As early as 1761 Wedgwood was making excellent tea and dinner sets in queen's-ware that sold as cheaply as 4 for 146 pieces at wholesale. Many of his decorated services were much more costly, however. Sasketwork dishes were common, and vases of good form with Etruscan borders. The pierced and embossed work was always done with minute perfection, which distinguishes it from Leeds and other wares.

Wedgwood invented many new dishes for his table services, and made also flower-pots, bulb-pots, and "bough pots." Serpent, goat's head, satyr, and dolphin handles and festoons are noteworthy features. While the queen's-ware cannot compare with basalt and jasper for artistic beauty, there is a charm about the look and the "feel" of it that endears it to the hearts of Wedgwood enthusiasts.,

In 1767 Wedgwood turned his attention to the manufacture of black basalt or Egyptian black ware. This had already been made in a crude form in Staffordshire, but Wedgwood brought it to a high degree of perfection. It is so hard that it will strike fire with steel, and yet is smooth and velvety in appearance and to the touch. Bits of it are still used as touchstones by jewelers. In texture it is perfect, fine in grain and rich in its soft blackness probably the most solid pottery ever produced. The real Wedgwood basalt never shows waviness or crazing. It proved to be a splendid ware, not only in plain black, as in most of the tea-sets, but for seals, intaglios, busts, statuettes, plaques, medallions, and as a background for bas-reliefs and encaustic painting.

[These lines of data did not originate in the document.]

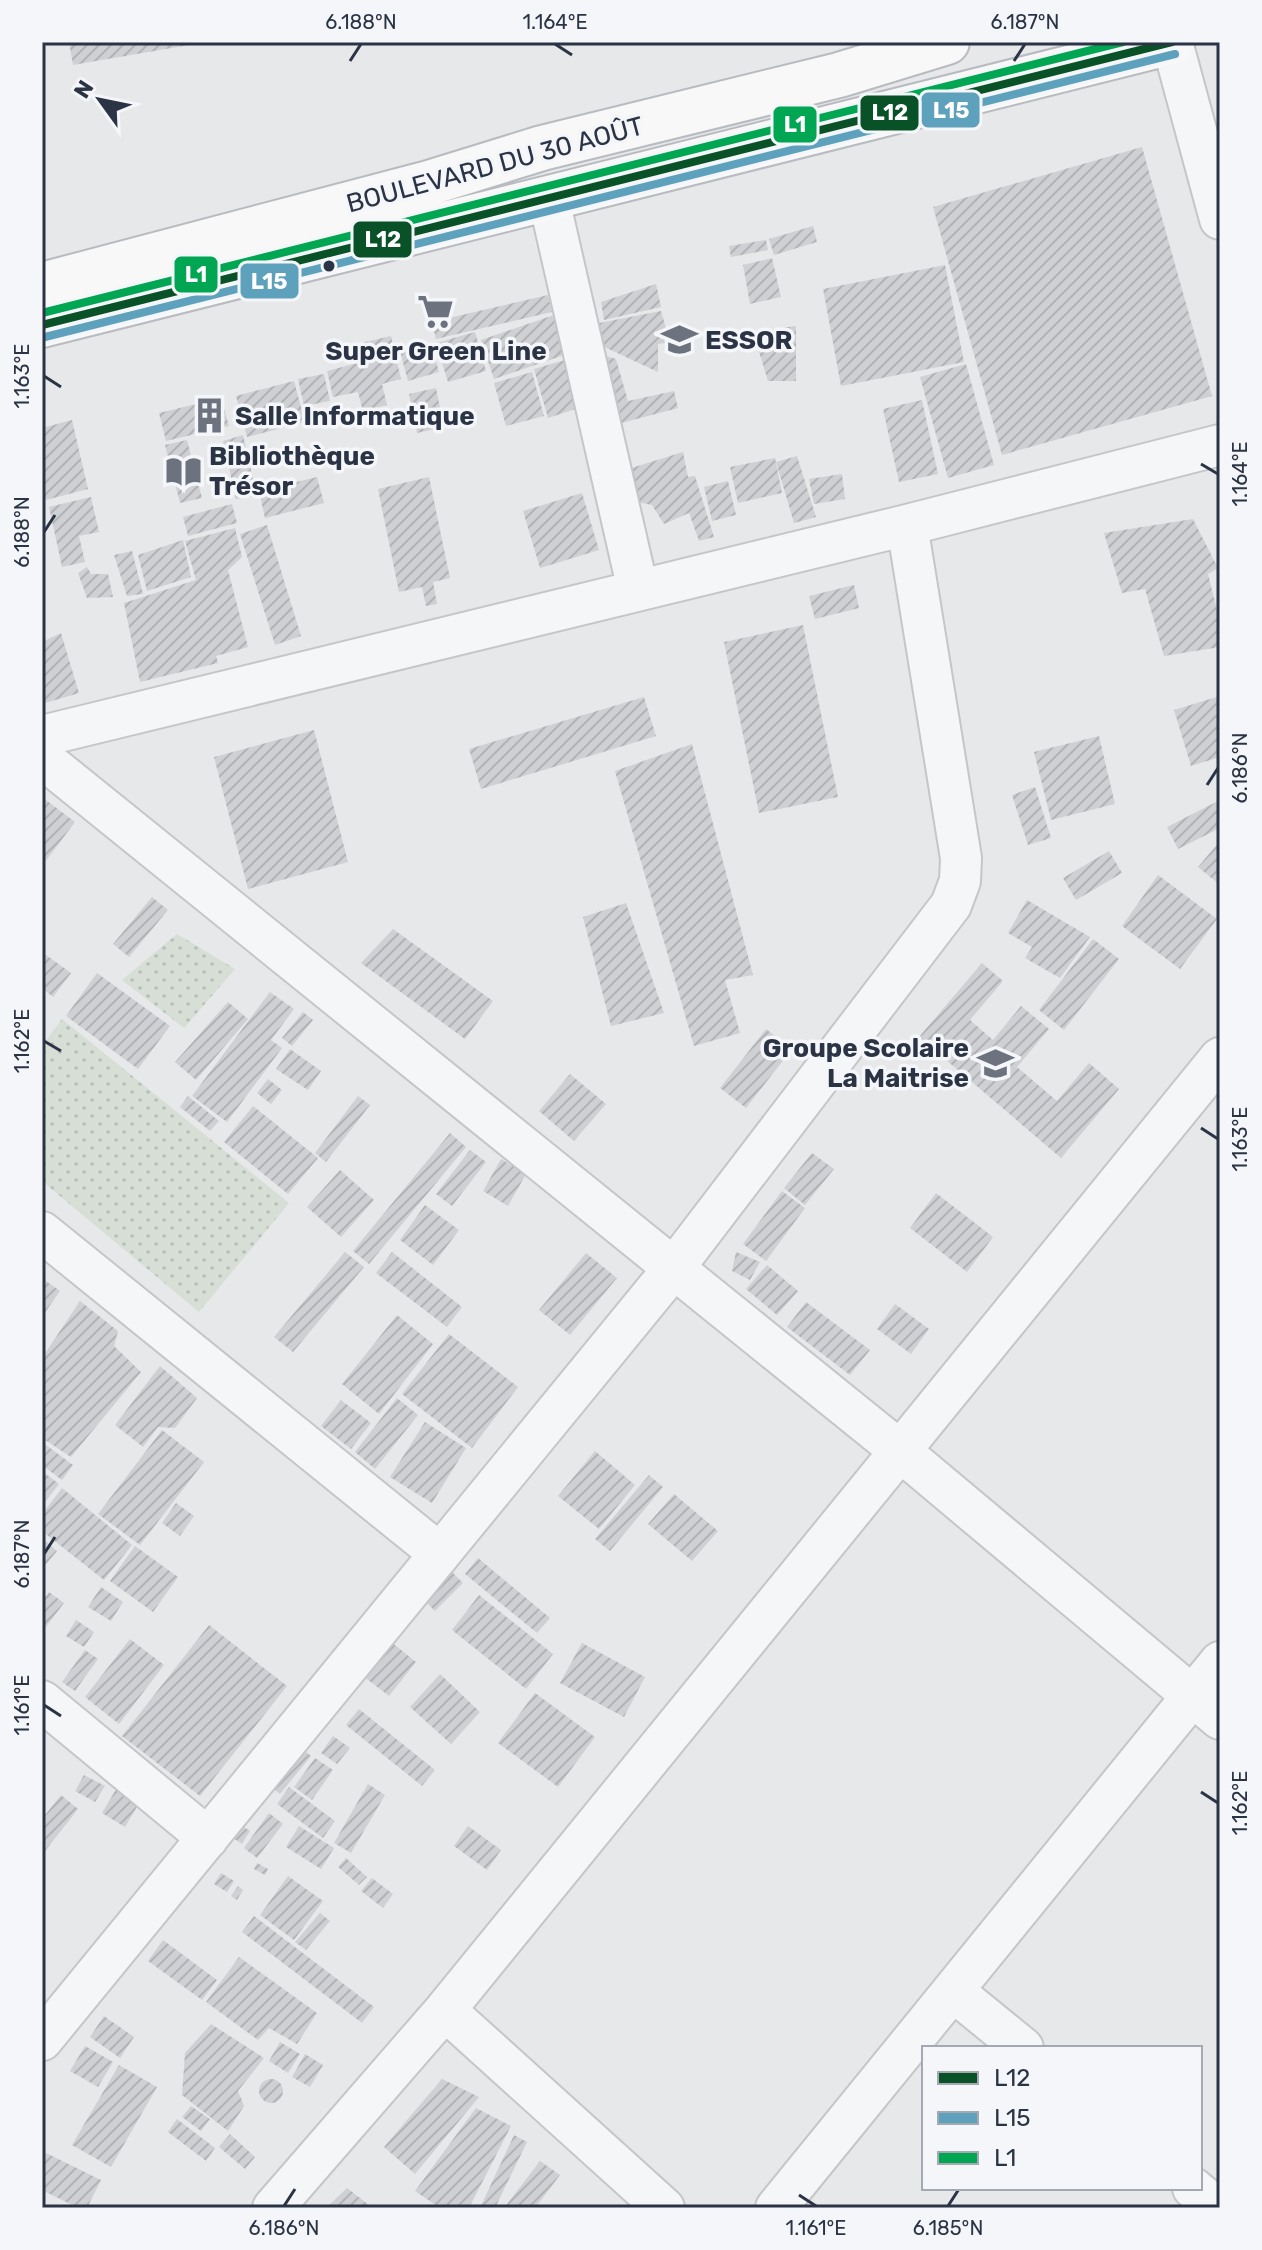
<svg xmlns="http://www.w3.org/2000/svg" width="1262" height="2250" viewBox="0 0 1262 2250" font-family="Rubik,sans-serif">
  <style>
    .grass { fill: url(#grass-dots) }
    .building { fill: url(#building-hatch) }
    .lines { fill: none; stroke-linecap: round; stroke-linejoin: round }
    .minor-casing { stroke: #c4c6c8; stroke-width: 44 }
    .trunk-casing { stroke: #b8bbbf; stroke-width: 48 }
    .minor { stroke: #f5f6f7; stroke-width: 40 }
    .trunk { stroke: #f8f8f8; stroke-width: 44 }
    .bus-1-casing { stroke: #f4f6f9; stroke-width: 14 }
    .bus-2-casing { stroke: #f4f6f9; stroke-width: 14 }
    .bus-3-casing { stroke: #f4f6f9; stroke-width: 14 }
    .bus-1 { stroke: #095228; stroke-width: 8 }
    .bus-2 { stroke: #5ea1bd; stroke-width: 8 }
    .bus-3 { stroke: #00a651; stroke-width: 8 }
    .ticks { fill: none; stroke: #2b3445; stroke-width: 3 }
    .bus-dot { fill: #2b3445; stroke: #f4f6f9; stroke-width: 3 }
    .labels { text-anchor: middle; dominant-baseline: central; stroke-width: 7; stroke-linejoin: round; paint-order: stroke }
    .street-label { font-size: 26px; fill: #2b3445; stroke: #f4f6f9 }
    .poi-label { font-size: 26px; font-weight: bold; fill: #2b3445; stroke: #f4f6f9; text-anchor: start }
    .line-badge { stroke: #f4f6f9; stroke-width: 3 }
    .badge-label { font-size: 22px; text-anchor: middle; font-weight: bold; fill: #fff }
    .neatline { fill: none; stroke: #2b3445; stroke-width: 3 }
    .ticks-label { font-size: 20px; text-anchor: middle; fill: #2b3445 }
  </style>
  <defs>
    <pattern id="grass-dots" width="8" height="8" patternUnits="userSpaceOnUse" patternTransform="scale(2)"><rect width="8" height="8" fill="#d6ded6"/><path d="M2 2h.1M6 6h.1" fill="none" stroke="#b8bfb9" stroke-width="1.8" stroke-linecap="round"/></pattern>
    <pattern id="building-hatch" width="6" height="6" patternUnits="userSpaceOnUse" patternTransform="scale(2)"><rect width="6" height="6" fill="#ced0d3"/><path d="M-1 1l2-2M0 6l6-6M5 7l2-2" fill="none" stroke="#b1b3b6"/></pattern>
  </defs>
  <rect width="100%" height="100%" fill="#e6e8ea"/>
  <!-- grass -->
  <path class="grass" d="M177,934L235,969L184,1028L122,980Z
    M62,1019L289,1203L199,1312L42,1181V1046Z"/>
  <!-- building -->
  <path class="building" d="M69,42H195V44L73,65Z
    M1142,147L1212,396L1002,455L933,207Z
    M813,226L817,242L774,255L769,239Z
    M766,240L768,250L731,257L729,246Z
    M772,258L781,297L750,304L743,265Z
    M945,265L964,362L841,386L823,289Z
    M656,284L661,307L604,320L601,302Z
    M548,295L552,312L436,339L432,322Z
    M661,311L670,342L658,344V372L598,344L599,323Z
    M554,315L567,354L494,379L481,340Z
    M796,326V381H768L753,332Z
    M475,332L486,371L448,382L436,343Z
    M391,336L401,379L382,384L387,405L363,411L358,392L333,397L327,371L361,362L357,344Z
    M431,343L439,372L408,381L400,351Z
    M598,354L616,359L628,401L674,391L678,408L614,425Z
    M565,360L579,408L548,418L534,369Z
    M966,364L994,465L948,478L920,377Z
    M532,372L544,416L506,426L494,383Z
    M324,374L330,401L304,406L298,379Z
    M294,381L305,422L247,437L236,396Z
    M436,388L444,427L417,433L409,394Z
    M221,398L229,426L166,441L159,413Z
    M922,400L938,474L899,482L883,409Z
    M72,420L88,489L42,501V428Z
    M243,435L257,496L236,499L223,441Z
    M187,440L202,498L180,503L165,445Z
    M683,452L688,477L695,476L714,537L699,541L689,513L664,524L652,505L637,502L625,470Z
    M797,456L816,517L794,523L776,462Z
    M775,458L782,493L738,503L730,467Z
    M842,474L845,499L814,504L809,479Z
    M317,477L324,503L265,518L259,491Z
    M429,477L450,578L433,582L437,604L426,606L422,587L399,592L378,489Z
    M728,481L736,515L712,521L704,487Z
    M582,493L599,550L540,568L523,511Z
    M91,497L99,532L79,536L85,562L62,567L49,507Z
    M232,504L237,523L188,536L183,517Z
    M1193,519L1218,568L1208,574L1220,622V647L1164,656L1145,589L1122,593L1104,533Z
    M267,525L301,636L275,645L240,534Z
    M235,528L242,557L228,570L248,647L216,656L218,663L140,682L124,603L196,580L185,541Z
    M183,540L191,577L147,591L138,555Z
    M132,551L143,594L127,596L114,555Z
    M87,567L91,574H108L113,597L87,598L78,573Z
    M854,585L859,608L815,619L809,596Z
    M803,625L838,797L759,813L724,642Z
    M61,633L79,693L42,704V642Z
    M1220,696V757L1191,766L1174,710Z
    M644,697L656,736L481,789L469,749Z
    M314,730L348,862L248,889L214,757Z
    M1099,736L1115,804L1051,820L1034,752Z
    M692,744L753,975L725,980L740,1033L694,1046L615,771Z
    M1035,787L1051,838L1028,845L1012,795Z
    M42,797L75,822L42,866Z
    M1220,800V828L1178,849L1167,827Z
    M1220,841V885L1198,867Z
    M1109,851L1122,873L1076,900L1063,878Z
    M1158,875L1217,919L1180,969L1122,926Z
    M152,897L168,910L129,957L113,944Z
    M1027,900L1090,937L1060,978L1025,958L1032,947L1008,933Z
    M626,903L664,1013L611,1026L583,917Z
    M393,929L493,1001L465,1039L361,963Z
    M1093,939L1119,959L1064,1030L1039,1010Z
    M42,952L71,973L53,997L42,988Z
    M982,963L1003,981L970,1020L993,1040L1021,1006L1049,1029L1017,1067L1057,1101L1089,1063L1119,1089L1061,1158L919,1037Z
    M97,973L170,1026L138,1069L66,1016Z
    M270,992L294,1009L271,1040L282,1048L227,1122L192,1096Z
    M228,1002L248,1019L196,1080L175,1062Z
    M303,1012L313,1020L292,1046L282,1038Z
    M766,1029L792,1049L746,1108L720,1088Z
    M290,1049L321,1071L308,1090L276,1069Z
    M570,1074L606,1104L574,1141L539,1111Z
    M268,1079L282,1090L271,1104L257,1093Z
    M188,1096L219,1121L210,1131L180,1107Z
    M358,1096L370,1105L326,1162L315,1153Z
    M253,1106L318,1158L288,1194L224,1142Z
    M450,1133L466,1147L369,1264L353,1251Z
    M470,1150L486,1162L452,1206L436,1194Z
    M812,1153L834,1169L805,1205L784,1188Z
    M501,1159L526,1174L508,1206L483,1191Z
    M340,1170L374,1200L341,1237L307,1207Z
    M782,1191L805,1208L766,1261L743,1244Z
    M936,1193L993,1237L967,1272L910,1228Z
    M425,1205L459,1230L433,1265L400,1240Z
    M345,1252L364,1267L293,1352L274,1337Z
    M392,1252L462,1307L447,1327L376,1273Z
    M736,1252L760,1262L750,1280L732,1271Z
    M586,1253L617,1278L570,1335L539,1310Z
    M767,1265L798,1291L777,1315L746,1289Z
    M42,1278L60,1291L42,1317Z
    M80,1301L118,1331L114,1346L141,1372L71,1457L42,1438V1358Z
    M806,1302L870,1350L850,1375L787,1327Z
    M895,1304L929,1329L911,1354L877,1329Z
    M397,1315L433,1344L379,1414L342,1384Z
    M449,1334L518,1387L472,1448L402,1394Z
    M160,1366L197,1398L175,1428L158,1427L143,1447L115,1425Z
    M397,1398L418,1415L375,1469L355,1452Z
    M341,1400L371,1423L351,1449L321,1426Z
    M425,1422L466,1448L432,1503L390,1477Z
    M162,1430L204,1462L140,1545L98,1514Z
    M42,1442L73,1465L62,1480L42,1465Z
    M595,1451L635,1485L599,1529L558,1496Z
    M42,1471L59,1484L42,1506Z
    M649,1475L663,1487L610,1551L595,1539Z
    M62,1488L132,1545L104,1580L42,1531V1514Z
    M674,1494L718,1531L692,1561L648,1524Z
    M176,1503L194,1516L180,1536L162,1523Z
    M42,1538L57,1551L42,1569Z
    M135,1546L178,1577L153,1612L110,1581Z
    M478,1558L550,1618L537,1633L465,1574Z
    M452,1572L463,1583L435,1611L424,1600Z
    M101,1587L123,1602L111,1621L88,1607Z
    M49,1592L64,1603L42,1632V1602Z
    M479,1595L553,1654L526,1689L452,1630Z
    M76,1620L94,1632L84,1647L66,1636Z
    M209,1625L287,1686L200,1796L122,1736Z
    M130,1639L164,1665L119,1724L85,1697Z
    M390,1641L416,1662L389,1696L363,1676Z
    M582,1643L645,1677L624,1717L560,1683Z
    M85,1650L98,1659L75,1691L62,1682Z
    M440,1674L480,1712L451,1744L410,1707Z
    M535,1693L595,1737L558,1787L498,1743Z
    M359,1709L435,1770L422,1786L346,1725Z
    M333,1736L350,1748L337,1764L321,1753Z
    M301,1748L311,1756L280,1794L270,1786Z
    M315,1758L333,1770L312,1800L294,1787Z
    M84,1775L105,1786L95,1802L75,1791Z
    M368,1784L385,1795L351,1853L334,1843Z
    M118,1786L141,1800L125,1827L102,1813Z
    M289,1787L335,1821L323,1838L277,1804Z
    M61,1795L78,1809L42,1855V1819Z
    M269,1813L283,1824L257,1858L244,1848Z
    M238,1823L250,1831L242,1844L230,1836Z
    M299,1826L334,1848L321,1869L286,1847Z
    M468,1826L501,1850L487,1870L454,1846Z
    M346,1858L367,1877L359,1885L338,1867Z
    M257,1863L268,1869L265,1875L254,1869Z
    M221,1873L234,1881L227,1892L214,1884Z
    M288,1876L323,1901L294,1940L260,1915Z
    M372,1878L393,1894L383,1908L361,1891Z
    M238,1886L243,1890L237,1900L231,1896Z
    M320,1913L330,1921L306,1950L295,1942Z
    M254,1916L374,2007L362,2023L242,1932Z
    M163,1940L217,1980L202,2000L148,1961Z
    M239,1957L317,2013L297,2044L269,2028L258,2040L206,2002Z
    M104,2016L134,2037L120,2058L90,2037Z
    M211,2024L264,2058L238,2091L244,2106L228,2131L182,2095L185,2053Z
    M280,2042L300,2054L288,2073L269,2061Z
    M85,2046L113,2062L98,2087L70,2071Z
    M305,2054L323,2065L310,2087L292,2077Z
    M119,2065L157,2087L111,2167L72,2145Z
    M442,2079L479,2097L415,2174L384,2147Z
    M259 2091a12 12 0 1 1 24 0a12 12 0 1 1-24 0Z
    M191,2106L210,2119L201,2131L182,2117Z
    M476,2108L511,2126L469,2208H440L415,2191Z
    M177,2119L215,2148L206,2161L168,2132Z
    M230,2134L255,2157L245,2169L219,2147Z
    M514,2135L527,2142L495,2208H480Z
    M42,2151L101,2180L87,2208H78L42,2190Z
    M540,2161L560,2175L535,2208H504Z
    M347,2188L373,2208H326Z"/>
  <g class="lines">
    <defs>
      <path id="minor" d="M1172,42L1220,219
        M549,200L638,590
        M42,736L907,525L1220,445
        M42,758L899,1450L1220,1719
        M42,1232L440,1554
        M42,1701L208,1838
        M953,1991L1023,2048
        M445,2010L664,2208
        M42,2040L673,1269L951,905L960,881L961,858L907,525
        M1193,2188L1217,2208
        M273,2208L445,2010L1220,1058
        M776,2208L1220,1662"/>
      <path id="trunk" d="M42,285L429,183L542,148L839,75L947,42
        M42,325L1172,42"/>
    </defs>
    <!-- minor casing -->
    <use href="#minor" class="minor-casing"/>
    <!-- trunk casing -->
    <use href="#trunk" class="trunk-casing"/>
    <!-- minor -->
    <use href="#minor" class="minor"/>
    <!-- trunk -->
    <use href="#trunk" class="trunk"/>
    <defs>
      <path id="bus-1" d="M42,325L1172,42"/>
      <path id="bus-2" d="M45,337L1175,54"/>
      <path id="bus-3" d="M42,313L1123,42"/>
    </defs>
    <!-- bus-1 casing -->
    <use href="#bus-1" class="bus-1-casing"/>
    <!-- bus-2 casing -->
    <use href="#bus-2" class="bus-2-casing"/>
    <!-- bus-3 casing -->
    <use href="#bus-3" class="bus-3-casing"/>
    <!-- bus-1 -->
    <use href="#bus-1" class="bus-1"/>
    <!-- bus-2 -->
    <use href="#bus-2" class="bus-2"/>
    <!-- bus-3 -->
    <use href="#bus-3" class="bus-3"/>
  </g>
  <!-- ticks -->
  <path class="ticks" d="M555,44L572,55M350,61L361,44M1014,61L1025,44M44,376L61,387M1201,464L1218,474M44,532L55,515M1207,785L1218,768M44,1041L61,1051M1201,1128L1218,1139M44,1554L55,1537M44,1705L61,1716M1201,1792L1218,1803M799,2195L816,2206M284,2206L295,2189M948,2206L959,2189"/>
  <!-- icons -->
  <defs>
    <symbol id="supermarket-bare" viewBox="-9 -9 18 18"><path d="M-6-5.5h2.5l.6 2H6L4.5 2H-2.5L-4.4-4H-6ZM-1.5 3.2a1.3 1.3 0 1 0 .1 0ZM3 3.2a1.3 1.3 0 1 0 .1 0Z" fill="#6c737f" stroke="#f4f6f9" stroke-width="2.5" paint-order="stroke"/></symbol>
    <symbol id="school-bare" viewBox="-9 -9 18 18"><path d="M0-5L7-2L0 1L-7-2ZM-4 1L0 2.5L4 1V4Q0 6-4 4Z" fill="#6c737f" stroke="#f4f6f9" stroke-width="2.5" paint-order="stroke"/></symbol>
    <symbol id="building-bare" viewBox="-9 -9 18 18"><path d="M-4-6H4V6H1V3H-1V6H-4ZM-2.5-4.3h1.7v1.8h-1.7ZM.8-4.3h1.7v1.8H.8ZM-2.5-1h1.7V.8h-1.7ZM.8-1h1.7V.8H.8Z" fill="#6c737f" stroke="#f4f6f9" stroke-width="2.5" paint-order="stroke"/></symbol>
    <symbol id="library-bare" viewBox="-9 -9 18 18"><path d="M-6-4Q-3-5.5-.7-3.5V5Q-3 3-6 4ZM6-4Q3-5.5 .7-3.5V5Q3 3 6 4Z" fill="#6c737f" stroke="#f4f6f9" stroke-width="2.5" paint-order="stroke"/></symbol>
  </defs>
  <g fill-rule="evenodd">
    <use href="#supermarket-bare" x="410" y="286" width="51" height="51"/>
    <use href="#school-bare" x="654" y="314" width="51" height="51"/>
    <use href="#building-bare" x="184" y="390" width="51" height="51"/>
    <use href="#library-bare" x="158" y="446" width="51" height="51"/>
    <use href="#school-bare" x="970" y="1038" width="51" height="51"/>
  </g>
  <!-- markers -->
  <circle class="bus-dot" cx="329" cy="266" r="7"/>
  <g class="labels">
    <!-- street labels -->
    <g class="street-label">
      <text transform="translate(495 165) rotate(-15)">BOULEVARD DU 30 AOÛT</text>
    </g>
    <!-- poi labels -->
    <g class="poi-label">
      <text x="705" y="340">ESSOR</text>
      <text x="436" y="351" text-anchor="middle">Super Green Line</text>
      <text x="235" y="416">Salle Informatique</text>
      <text x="209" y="456">Bibliothèque<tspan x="209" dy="30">Trésor</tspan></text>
      <text x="969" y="1048" text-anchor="end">Groupe Scolaire<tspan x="969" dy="30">La Maitrise</tspan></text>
    </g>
  </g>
  <g class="line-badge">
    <rect x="920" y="91" width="61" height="38" rx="8" fill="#5ea1bd"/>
    <rect x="859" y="94" width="61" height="38" rx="8" fill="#095228"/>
    <rect x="772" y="105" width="46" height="39" rx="8" fill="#00a651"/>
    <rect x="352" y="220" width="61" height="39" rx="8" fill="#095228"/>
    <rect x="173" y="255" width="46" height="39" rx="8" fill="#00a651"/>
    <rect x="239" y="262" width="61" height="38" rx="8" fill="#5ea1bd"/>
  </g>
  <g class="badge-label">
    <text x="951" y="118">L15</text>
    <text x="890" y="120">L12</text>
    <text x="795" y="132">L1</text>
    <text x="383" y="247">L12</text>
    <text x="196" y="282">L1</text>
    <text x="269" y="289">L15</text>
  </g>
  <!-- border -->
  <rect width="1262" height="2250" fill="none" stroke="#f4f6f9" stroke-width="88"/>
  <!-- legend -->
  <rect x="922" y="2046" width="280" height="144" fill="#f4f6f9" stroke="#a4a8b1" stroke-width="2"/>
  <rect x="938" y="2072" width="40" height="12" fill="#095228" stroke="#a4a8b1" stroke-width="2"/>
  <text x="994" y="2086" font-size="24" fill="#2b3445">L12</text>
  <rect x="938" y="2112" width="40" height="12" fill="#5ea1bd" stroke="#a4a8b1" stroke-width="2"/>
  <text x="994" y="2126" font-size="24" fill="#2b3445">L15</text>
  <rect x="938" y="2152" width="40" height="12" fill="#00a651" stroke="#a4a8b1" stroke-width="2"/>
  <text x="994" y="2166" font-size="24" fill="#2b3445">L1</text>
  <!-- north arrow -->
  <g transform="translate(100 100) rotate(303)" stroke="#f4f6f9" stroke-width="6" paint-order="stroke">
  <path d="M0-6L14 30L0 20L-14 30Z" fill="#2b3445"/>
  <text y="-12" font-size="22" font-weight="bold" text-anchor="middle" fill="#2b3445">N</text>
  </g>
  <rect x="44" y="44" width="1174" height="2162" class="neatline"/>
  <g class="ticks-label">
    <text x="361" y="29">6.188°N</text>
    <text x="555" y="29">1.164°E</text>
    <text x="1025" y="29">6.187°N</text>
    <text transform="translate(22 376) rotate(-90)" y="7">1.163°E</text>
    <text transform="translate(1240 474) rotate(-90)" y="7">1.164°E</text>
    <text transform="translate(22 532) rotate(-90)" y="7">6.188°N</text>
    <text transform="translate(1240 768) rotate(-90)" y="7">6.186°N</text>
    <text transform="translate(22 1041) rotate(-90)" y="7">1.162°E</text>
    <text transform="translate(1240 1139) rotate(-90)" y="7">1.163°E</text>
    <text transform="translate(22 1554) rotate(-90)" y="7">6.187°N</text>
    <text transform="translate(22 1705) rotate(-90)" y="7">1.161°E</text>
    <text transform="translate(1240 1803) rotate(-90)" y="7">1.162°E</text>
    <text x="284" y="2235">6.186°N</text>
    <text x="816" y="2235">1.161°E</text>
    <text x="948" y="2235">6.185°N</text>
  </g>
</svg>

Some of the basalt tea and coffee sets were painted in colors, but these are not generally as fine as the plain black ones. The latter were usually decorated with raised work in flutings, basket effects, and relief figures, generally Classic in form. This relief work is perfect in its minutest details, even under a magnifying glass. The edges of the raised figures were often slightly undercut to give an absolutely sharp relief.

The finest basalt, however, is found in the vases. The first basalt vases were made in 1768. Up to 1780 they were rather simply decorated. At first they were plain, smooth black. In 1769 festoons in white were applied occasionally. From 1769 to 1786 the ornamentation consisted chiefly in black relief flutings, strap work, borders, festoons, Classic figures, etc., with handles in the form of masks, dolphins, goats' heads, satyrs, etc.

It is interesting to note the Classic forms and motifs used in pottery of this period, in that this was the age of Classic decorations in architecture and furniture, generally known as the Adam period, which ran from 1760 to 1790. Rams' heads and feet, and satyrs, were frequently, almost generally, used as ornaments on furniture at this period.

This class of vases formed a considerable proportion of the output of Wedgwood & Bentley. About 1776 more elaborate and beautiful figures in basrelief were applied, many of them of rare Classic charm, like Flaxman's "Dancing Hours." The surface was less highly polished during this later period, and these vases are considered superior even to the more striking jasper-ware by many connoisseurs. From 1780 to 1795 painted basalt vases were made in imitation of antique Greek and Etruscan painted vases and other vessels.

In basalt were also made ewers for water and wine, mugs, inkstands, salt-cellars, flower pots, and other practical articles, as well as medallions, plaques, and portrait cameos. These last will be considered more at length later.